Ayrıca 2005/2006 yılına kadar geçerli olan, ilköğretim ve 9. sınıf müfredat konularını kapsayan sınav sisteminin, eğitim araştırmacılarının yöneldikleri konuları da etkilediği görülmektedir. Literatürde, yapılandırmacı yaklaşım üzerine, yurt içi ve yurt dışında pek çok çalışma yapıldığı, yapılandırmacı yaklaşımın kavramsal değişime, öğrenci tutumlarına, öğrenci başarısına etkisinin tartışıldığı görülmektedir. Bu çalışmalarda ise özellikle; ısı – sıcaklık, elektrostatik, elektrik akımı, Newton’un hareket kanunları, kuvvet, basınç gibi fizik dersi konuları üzerinde durulmuştur. Belirtilen konularda çok sayıda çalışma literatürde karşımıza çıkmaktadır. Ancak ışığın dalga modeli gibi bir konuda yurt içi ve yurt dışında yok denecek kadar az çalışmaya rastlanmaktadır.
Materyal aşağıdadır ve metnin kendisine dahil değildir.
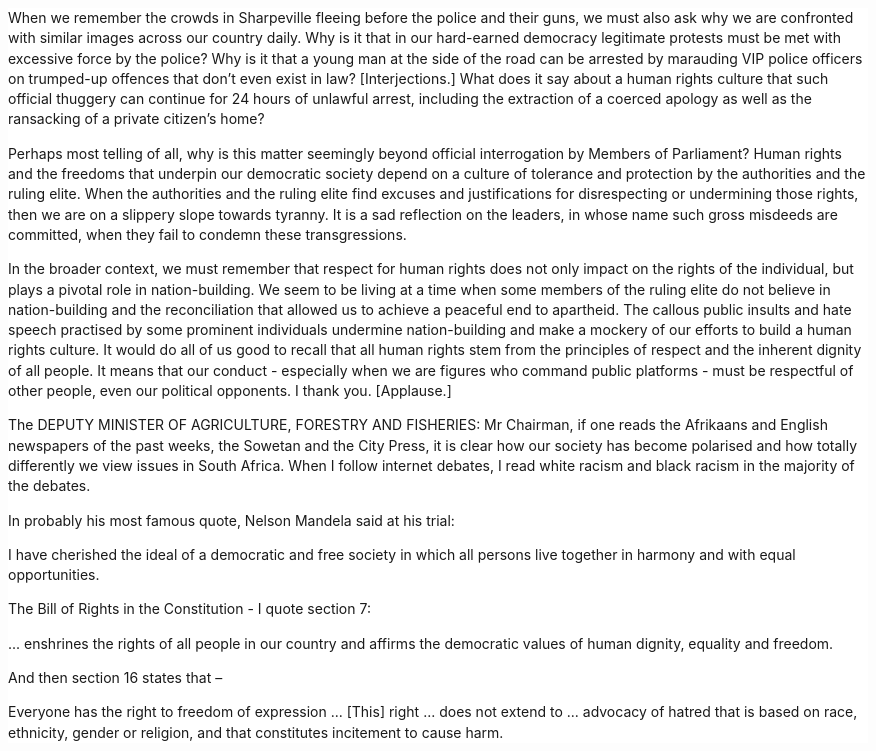 When we remember the crowds in Sharpeville fleeing before the police and
their guns, we must also ask why we are confronted with similar images
across our country daily. Why is it that in our hard-earned democracy
legitimate protests must be met with excessive force by the police? Why is
it that a young man at the side of the road can be arrested by marauding
VIP police officers on trumped-up offences that don’t even exist in law?
[Interjections.] What does it say about a human rights culture that such
official thuggery can continue for 24 hours of unlawful arrest, including
the extraction of a coerced apology as well as the ransacking of a private
citizen’s home?

Perhaps most telling of all, why is this matter seemingly beyond official
interrogation by Members of Parliament? Human rights and the freedoms that
underpin our democratic society depend on a culture of tolerance and
protection by the authorities and the ruling elite. When the authorities
and the ruling elite find excuses and justifications for disrespecting or
undermining those rights, then we are on a slippery slope towards tyranny.
It is a sad reflection on the leaders, in whose name such gross misdeeds
are committed, when they fail to condemn these transgressions.

In the broader context, we must remember that respect for human rights does
not only impact on the rights of the individual, but plays a pivotal role
in nation-building. We seem to be living at a time when some members of the
ruling elite do not believe in nation-building and the reconciliation that
allowed us to achieve a peaceful end to apartheid. The callous public
insults and hate speech practised by some prominent individuals undermine
nation-building and make a mockery of our efforts to build a human rights
culture.
It would do all of us good to recall that all human rights stem from the
principles of respect and the inherent dignity of all people. It means that
our conduct - especially when we are figures who command public platforms -
must be respectful of other people, even our political opponents. I thank
you. [Applause.]

The DEPUTY MINISTER OF AGRICULTURE, FORESTRY AND FISHERIES: Mr Chairman, if
one reads the Afrikaans and English newspapers of the past weeks, the
Sowetan and the City Press, it is clear how our society has become
polarised and how totally differently we view issues in South Africa. When
I follow internet debates, I read white racism and black racism in the
majority of the debates.

In probably his most famous quote, Nelson Mandela said at his trial:

   I have cherished the ideal of a democratic and free society in which all
   persons live together in harmony and with equal opportunities.

The Bill of Rights in the Constitution - I quote section 7:

   ... enshrines the rights of all people in our country and affirms the
   democratic values of human dignity, equality and freedom.

And then section 16 states that –

   Everyone has the right to freedom of expression ... [This] right ... does
   not extend to ... advocacy of hatred that is based on race, ethnicity,
   gender or religion, and that constitutes incitement to cause harm.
Buradan hareketle, 2005/2006 Öğretim Yılından itibaren liselerde işlenmeye başlanan ışığın dalga modeli gibi bir konunun öğrenciler tarafından öğrenilmesinde yapılandırmacı yaklaşımın ne gibi etkilerin olduğu sorusu ortaya çıkmaktadır. Araştıran, sorgulayan, bilgiye ulaşma yollarını öğrenmiş insanı hedefleyen yapılandırmacı yaklaşım, acaba ışığın dalga modeli gibi literatürde fazlaca karşılaşılmayan ancak lise ve üniversite öğrenimi için ciddi önem taşıyan bir konunun öğrenilmesinde ne derece etkilidir?

Sonuç olarak, yapılandırmacı yaklaşımın, öğrencilerin ışığın dalga modeli konusundaki kavramsal değişimleri üzerinde etkili olup olmadığı bu çalışmanın problemini oluşturmaktadır.

33 1.3 Amaç

Bu çalışmanın amacı; 11. sınıf öğrencilerinin Işığın Dalga Modeli konusundaki kavramsal değişimlerine, yapılandırmacı yaklaşımın etkisini incelemektir.